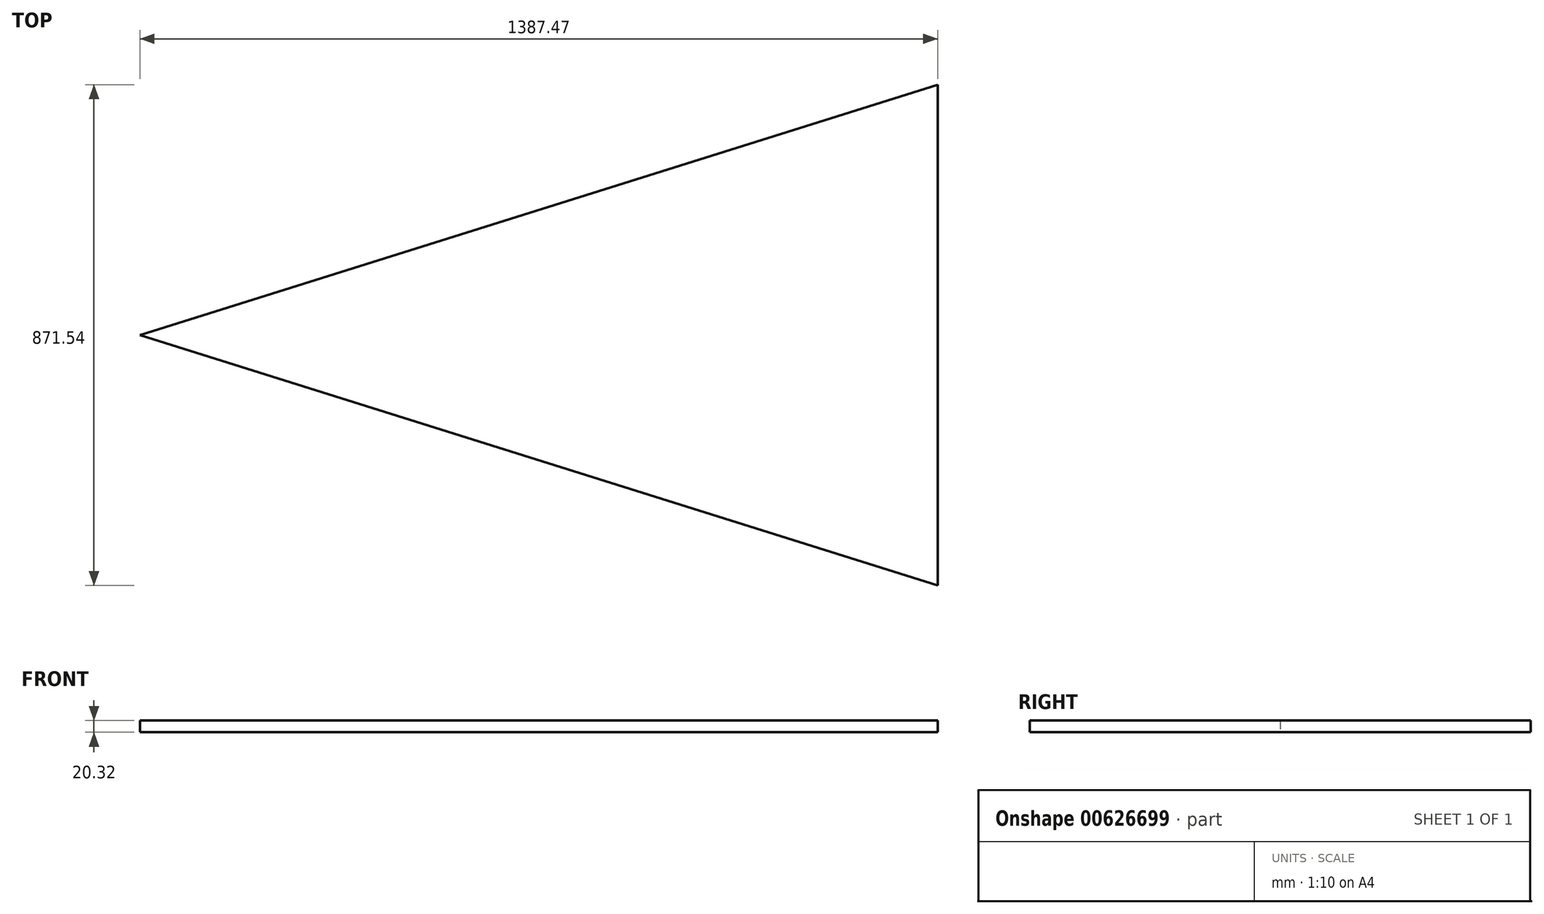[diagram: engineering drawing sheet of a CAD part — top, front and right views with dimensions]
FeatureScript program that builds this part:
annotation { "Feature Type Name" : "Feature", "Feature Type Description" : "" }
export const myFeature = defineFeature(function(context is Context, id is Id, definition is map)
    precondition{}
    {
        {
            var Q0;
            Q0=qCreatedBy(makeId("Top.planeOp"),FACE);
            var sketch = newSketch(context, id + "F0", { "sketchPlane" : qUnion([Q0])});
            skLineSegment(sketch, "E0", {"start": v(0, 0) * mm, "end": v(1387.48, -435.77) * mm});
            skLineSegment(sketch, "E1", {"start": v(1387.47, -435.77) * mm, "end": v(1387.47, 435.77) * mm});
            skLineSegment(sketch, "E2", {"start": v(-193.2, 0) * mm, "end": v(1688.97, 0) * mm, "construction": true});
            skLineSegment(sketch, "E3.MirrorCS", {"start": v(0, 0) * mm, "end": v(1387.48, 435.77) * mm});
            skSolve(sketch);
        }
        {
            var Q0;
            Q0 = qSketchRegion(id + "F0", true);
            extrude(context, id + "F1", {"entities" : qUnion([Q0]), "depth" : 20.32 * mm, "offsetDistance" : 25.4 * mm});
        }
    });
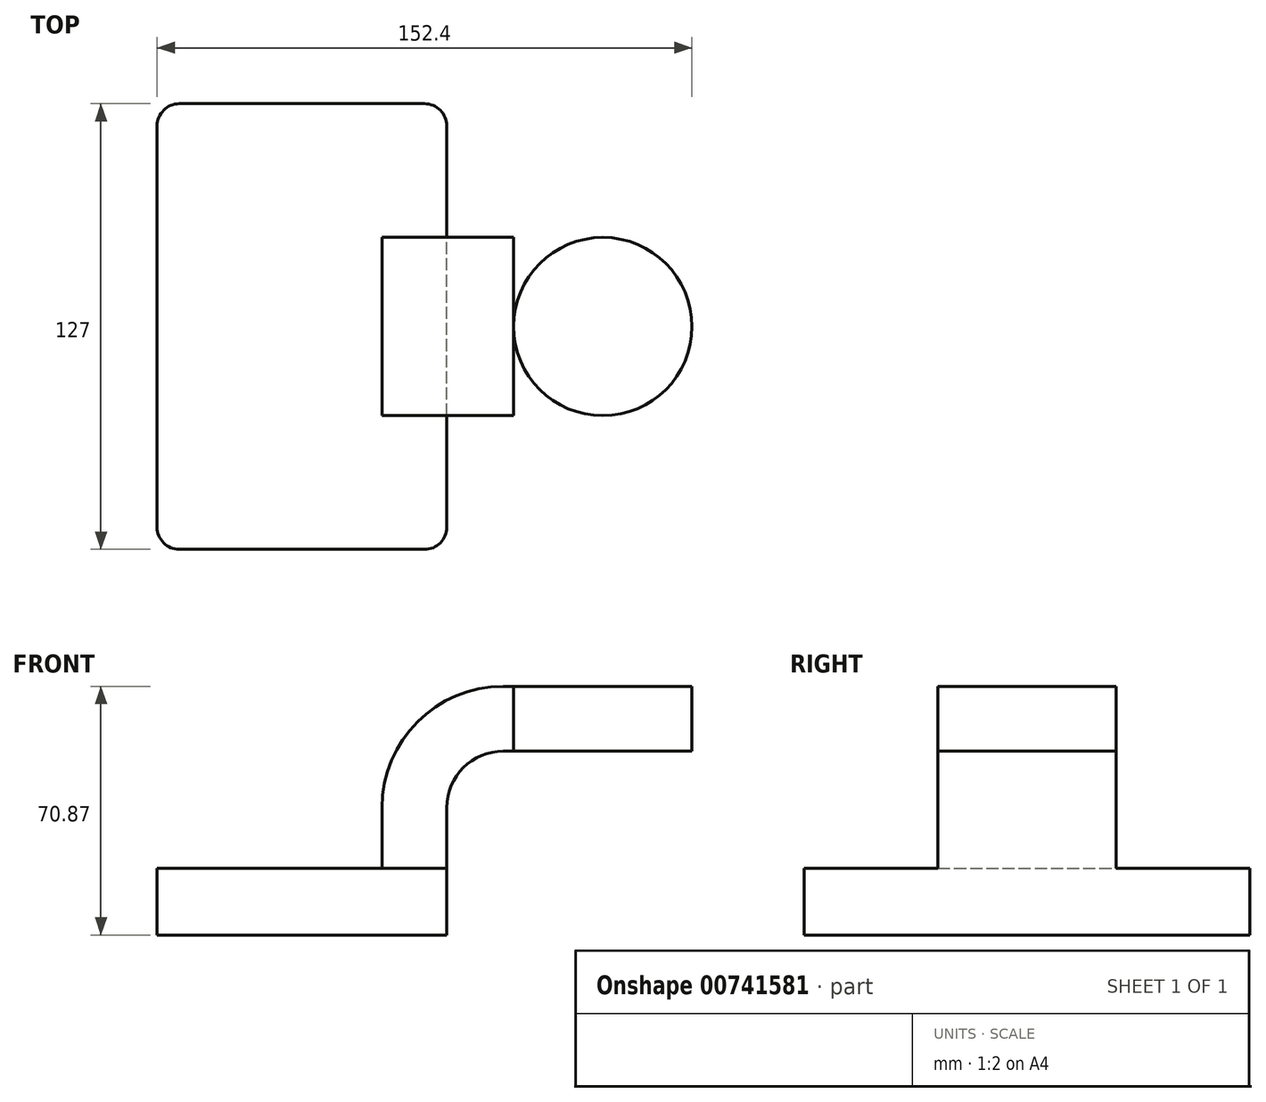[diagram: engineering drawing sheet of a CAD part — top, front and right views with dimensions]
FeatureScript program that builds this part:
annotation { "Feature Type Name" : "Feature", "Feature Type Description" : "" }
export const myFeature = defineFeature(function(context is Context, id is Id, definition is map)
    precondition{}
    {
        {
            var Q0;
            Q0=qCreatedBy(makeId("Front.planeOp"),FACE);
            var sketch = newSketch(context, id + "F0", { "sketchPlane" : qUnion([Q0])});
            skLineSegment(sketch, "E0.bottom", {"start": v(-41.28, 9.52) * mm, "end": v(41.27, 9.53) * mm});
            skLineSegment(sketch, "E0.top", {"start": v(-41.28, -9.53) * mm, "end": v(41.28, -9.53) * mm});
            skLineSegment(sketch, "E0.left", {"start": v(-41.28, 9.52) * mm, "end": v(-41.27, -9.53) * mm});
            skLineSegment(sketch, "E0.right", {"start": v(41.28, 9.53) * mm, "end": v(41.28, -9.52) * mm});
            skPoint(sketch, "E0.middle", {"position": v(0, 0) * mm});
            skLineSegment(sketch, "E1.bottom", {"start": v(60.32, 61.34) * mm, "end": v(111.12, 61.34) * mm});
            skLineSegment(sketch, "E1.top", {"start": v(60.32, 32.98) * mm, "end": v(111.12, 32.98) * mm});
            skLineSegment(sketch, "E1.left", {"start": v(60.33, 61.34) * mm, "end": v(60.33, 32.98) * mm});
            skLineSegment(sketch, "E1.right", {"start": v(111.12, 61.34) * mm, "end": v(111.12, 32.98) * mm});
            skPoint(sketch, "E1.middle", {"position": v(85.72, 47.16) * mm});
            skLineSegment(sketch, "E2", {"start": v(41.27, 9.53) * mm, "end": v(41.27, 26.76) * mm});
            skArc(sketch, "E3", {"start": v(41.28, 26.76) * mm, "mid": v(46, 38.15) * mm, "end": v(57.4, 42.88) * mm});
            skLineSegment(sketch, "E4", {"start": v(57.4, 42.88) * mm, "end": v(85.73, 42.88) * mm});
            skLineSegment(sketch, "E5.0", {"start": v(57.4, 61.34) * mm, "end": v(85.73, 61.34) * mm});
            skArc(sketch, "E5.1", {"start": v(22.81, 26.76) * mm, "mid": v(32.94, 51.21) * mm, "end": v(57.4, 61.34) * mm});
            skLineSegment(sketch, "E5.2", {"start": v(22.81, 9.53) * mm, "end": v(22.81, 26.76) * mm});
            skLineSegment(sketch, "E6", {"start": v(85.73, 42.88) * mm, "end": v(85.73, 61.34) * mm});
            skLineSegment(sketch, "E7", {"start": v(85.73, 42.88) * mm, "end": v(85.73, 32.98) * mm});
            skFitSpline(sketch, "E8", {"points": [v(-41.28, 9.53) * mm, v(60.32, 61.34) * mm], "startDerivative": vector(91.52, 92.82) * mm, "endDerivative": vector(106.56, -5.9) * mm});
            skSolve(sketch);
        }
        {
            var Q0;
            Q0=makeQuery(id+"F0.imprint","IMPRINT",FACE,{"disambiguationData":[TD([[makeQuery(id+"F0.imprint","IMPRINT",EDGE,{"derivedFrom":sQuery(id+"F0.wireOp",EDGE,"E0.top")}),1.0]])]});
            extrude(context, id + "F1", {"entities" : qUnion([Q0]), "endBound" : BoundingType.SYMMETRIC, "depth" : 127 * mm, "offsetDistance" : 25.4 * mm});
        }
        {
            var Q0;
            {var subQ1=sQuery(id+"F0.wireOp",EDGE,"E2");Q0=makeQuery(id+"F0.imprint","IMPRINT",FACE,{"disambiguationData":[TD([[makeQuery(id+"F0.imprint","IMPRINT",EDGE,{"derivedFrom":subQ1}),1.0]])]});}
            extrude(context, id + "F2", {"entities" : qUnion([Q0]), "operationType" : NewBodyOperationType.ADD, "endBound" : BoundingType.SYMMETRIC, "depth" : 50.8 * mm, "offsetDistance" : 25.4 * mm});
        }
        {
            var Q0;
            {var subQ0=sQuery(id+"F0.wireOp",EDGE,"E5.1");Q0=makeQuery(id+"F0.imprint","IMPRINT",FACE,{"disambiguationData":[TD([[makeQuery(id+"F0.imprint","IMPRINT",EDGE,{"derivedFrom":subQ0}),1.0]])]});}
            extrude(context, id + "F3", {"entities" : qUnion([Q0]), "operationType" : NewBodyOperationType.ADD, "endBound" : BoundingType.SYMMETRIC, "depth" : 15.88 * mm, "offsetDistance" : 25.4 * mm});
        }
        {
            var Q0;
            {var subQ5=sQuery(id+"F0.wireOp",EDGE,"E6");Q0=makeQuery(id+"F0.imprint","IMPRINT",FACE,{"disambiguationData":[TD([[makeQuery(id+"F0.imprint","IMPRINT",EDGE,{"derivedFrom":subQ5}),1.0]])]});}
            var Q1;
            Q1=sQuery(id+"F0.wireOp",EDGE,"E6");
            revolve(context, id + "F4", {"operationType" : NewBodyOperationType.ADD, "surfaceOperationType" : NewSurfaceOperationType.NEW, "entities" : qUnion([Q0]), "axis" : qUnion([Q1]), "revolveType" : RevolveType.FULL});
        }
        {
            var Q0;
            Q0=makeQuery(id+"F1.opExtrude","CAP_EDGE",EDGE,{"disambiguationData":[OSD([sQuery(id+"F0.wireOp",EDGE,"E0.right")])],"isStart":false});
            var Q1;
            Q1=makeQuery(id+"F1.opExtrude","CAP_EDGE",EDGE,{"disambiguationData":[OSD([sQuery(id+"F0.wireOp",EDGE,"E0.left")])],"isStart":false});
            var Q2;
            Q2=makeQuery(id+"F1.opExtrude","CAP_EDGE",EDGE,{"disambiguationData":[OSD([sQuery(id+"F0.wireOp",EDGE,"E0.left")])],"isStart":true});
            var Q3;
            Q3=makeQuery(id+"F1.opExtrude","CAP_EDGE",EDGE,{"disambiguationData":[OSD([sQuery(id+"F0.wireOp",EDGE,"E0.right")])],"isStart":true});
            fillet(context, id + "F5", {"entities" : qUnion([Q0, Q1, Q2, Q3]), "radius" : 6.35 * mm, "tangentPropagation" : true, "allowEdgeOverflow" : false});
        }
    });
______________________________
• [REQUEST] In the records above, substitute "buildPart" for "myFeature" wherever it appears, and write out all their lines again with nothing else changed. Leave the pictures out of your answer.

• [EXERCISE RESPONSE]
[diagram: engineering drawing sheet of a CAD part — top, front and right views with dimensions]
FeatureScript program that builds this part:
annotation { "Feature Type Name" : "Feature", "Feature Type Description" : "" }
export const buildPart = defineFeature(function(context is Context, id is Id, definition is map)
    precondition{}
    {
        {
            var Q0;
            Q0=qCreatedBy(makeId("Top.planeOp"),FACE);
            var sketch = newSketch(context, id + "F0", { "sketchPlane" : qUnion([Q0])});
            skLineSegment(sketch, "E0", {"start": v(0, 0) * mm, "end": v(1387.48, -435.77) * mm});
            skLineSegment(sketch, "E1", {"start": v(1387.47, -435.77) * mm, "end": v(1387.47, 435.77) * mm});
            skLineSegment(sketch, "E2", {"start": v(-193.2, 0) * mm, "end": v(1688.97, 0) * mm, "construction": true});
            skLineSegment(sketch, "E3.MirrorCS", {"start": v(0, 0) * mm, "end": v(1387.48, 435.77) * mm});
            skSolve(sketch);
        }
        {
            var Q0;
            Q0 = qSketchRegion(id + "F0", true);
            extrude(context, id + "F1", {"entities" : qUnion([Q0]), "depth" : 20.32 * mm, "offsetDistance" : 25.4 * mm});
        }
    });
[diagram: engineering drawing sheet of a CAD part — top, front and right views with dimensions]
FeatureScript program that builds this part:
annotation { "Feature Type Name" : "Feature", "Feature Type Description" : "" }
export const buildPart = defineFeature(function(context is Context, id is Id, definition is map)
    precondition{}
    {
        {
            var Q0;
            Q0=qCreatedBy(makeId("Front.planeOp"),FACE);
            var sketch = newSketch(context, id + "F0", { "sketchPlane" : qUnion([Q0])});
            skLineSegment(sketch, "E0.bottom", {"start": v(-41.28, 9.52) * mm, "end": v(41.27, 9.53) * mm});
            skLineSegment(sketch, "E0.top", {"start": v(-41.28, -9.53) * mm, "end": v(41.28, -9.53) * mm});
            skLineSegment(sketch, "E0.left", {"start": v(-41.28, 9.52) * mm, "end": v(-41.27, -9.53) * mm});
            skLineSegment(sketch, "E0.right", {"start": v(41.28, 9.53) * mm, "end": v(41.28, -9.52) * mm});
            skPoint(sketch, "E0.middle", {"position": v(0, 0) * mm});
            skLineSegment(sketch, "E1.bottom", {"start": v(60.32, 61.34) * mm, "end": v(111.12, 61.34) * mm});
            skLineSegment(sketch, "E1.top", {"start": v(60.32, 32.98) * mm, "end": v(111.12, 32.98) * mm});
            skLineSegment(sketch, "E1.left", {"start": v(60.33, 61.34) * mm, "end": v(60.33, 32.98) * mm});
            skLineSegment(sketch, "E1.right", {"start": v(111.12, 61.34) * mm, "end": v(111.12, 32.98) * mm});
            skPoint(sketch, "E1.middle", {"position": v(85.72, 47.16) * mm});
            skLineSegment(sketch, "E2", {"start": v(41.27, 9.53) * mm, "end": v(41.27, 26.76) * mm});
            skArc(sketch, "E3", {"start": v(41.28, 26.76) * mm, "mid": v(46, 38.15) * mm, "end": v(57.4, 42.88) * mm});
            skLineSegment(sketch, "E4", {"start": v(57.4, 42.88) * mm, "end": v(85.73, 42.88) * mm});
            skLineSegment(sketch, "E5.0", {"start": v(57.4, 61.34) * mm, "end": v(85.73, 61.34) * mm});
            skArc(sketch, "E5.1", {"start": v(22.81, 26.76) * mm, "mid": v(32.94, 51.21) * mm, "end": v(57.4, 61.34) * mm});
            skLineSegment(sketch, "E5.2", {"start": v(22.81, 9.53) * mm, "end": v(22.81, 26.76) * mm});
            skLineSegment(sketch, "E6", {"start": v(85.73, 42.88) * mm, "end": v(85.73, 61.34) * mm});
            skLineSegment(sketch, "E7", {"start": v(85.73, 42.88) * mm, "end": v(85.73, 32.98) * mm});
            skFitSpline(sketch, "E8", {"points": [v(-41.28, 9.53) * mm, v(60.32, 61.34) * mm], "startDerivative": vector(91.52, 92.82) * mm, "endDerivative": vector(106.56, -5.9) * mm});
            skSolve(sketch);
        }
        {
            var Q0;
            Q0=makeQuery(id+"F0.imprint","IMPRINT",FACE,{"disambiguationData":[TD([[makeQuery(id+"F0.imprint","IMPRINT",EDGE,{"derivedFrom":sQuery(id+"F0.wireOp",EDGE,"E0.top")}),1.0]])]});
            extrude(context, id + "F1", {"entities" : qUnion([Q0]), "endBound" : BoundingType.SYMMETRIC, "depth" : 127 * mm, "offsetDistance" : 25.4 * mm});
        }
        {
            var Q0;
            {var subQ1=sQuery(id+"F0.wireOp",EDGE,"E2");Q0=makeQuery(id+"F0.imprint","IMPRINT",FACE,{"disambiguationData":[TD([[makeQuery(id+"F0.imprint","IMPRINT",EDGE,{"derivedFrom":subQ1}),1.0]])]});}
            extrude(context, id + "F2", {"entities" : qUnion([Q0]), "operationType" : NewBodyOperationType.ADD, "endBound" : BoundingType.SYMMETRIC, "depth" : 50.8 * mm, "offsetDistance" : 25.4 * mm});
        }
        {
            var Q0;
            {var subQ0=sQuery(id+"F0.wireOp",EDGE,"E5.1");Q0=makeQuery(id+"F0.imprint","IMPRINT",FACE,{"disambiguationData":[TD([[makeQuery(id+"F0.imprint","IMPRINT",EDGE,{"derivedFrom":subQ0}),1.0]])]});}
            extrude(context, id + "F3", {"entities" : qUnion([Q0]), "operationType" : NewBodyOperationType.ADD, "endBound" : BoundingType.SYMMETRIC, "depth" : 15.88 * mm, "offsetDistance" : 25.4 * mm});
        }
        {
            var Q0;
            {var subQ5=sQuery(id+"F0.wireOp",EDGE,"E6");Q0=makeQuery(id+"F0.imprint","IMPRINT",FACE,{"disambiguationData":[TD([[makeQuery(id+"F0.imprint","IMPRINT",EDGE,{"derivedFrom":subQ5}),1.0]])]});}
            var Q1;
            Q1=sQuery(id+"F0.wireOp",EDGE,"E6");
            revolve(context, id + "F4", {"operationType" : NewBodyOperationType.ADD, "surfaceOperationType" : NewSurfaceOperationType.NEW, "entities" : qUnion([Q0]), "axis" : qUnion([Q1]), "revolveType" : RevolveType.FULL});
        }
        {
            var Q0;
            Q0=makeQuery(id+"F1.opExtrude","CAP_EDGE",EDGE,{"disambiguationData":[OSD([sQuery(id+"F0.wireOp",EDGE,"E0.right")])],"isStart":false});
            var Q1;
            Q1=makeQuery(id+"F1.opExtrude","CAP_EDGE",EDGE,{"disambiguationData":[OSD([sQuery(id+"F0.wireOp",EDGE,"E0.left")])],"isStart":false});
            var Q2;
            Q2=makeQuery(id+"F1.opExtrude","CAP_EDGE",EDGE,{"disambiguationData":[OSD([sQuery(id+"F0.wireOp",EDGE,"E0.left")])],"isStart":true});
            var Q3;
            Q3=makeQuery(id+"F1.opExtrude","CAP_EDGE",EDGE,{"disambiguationData":[OSD([sQuery(id+"F0.wireOp",EDGE,"E0.right")])],"isStart":true});
            fillet(context, id + "F5", {"entities" : qUnion([Q0, Q1, Q2, Q3]), "radius" : 6.35 * mm, "tangentPropagation" : true, "allowEdgeOverflow" : false});
        }
    });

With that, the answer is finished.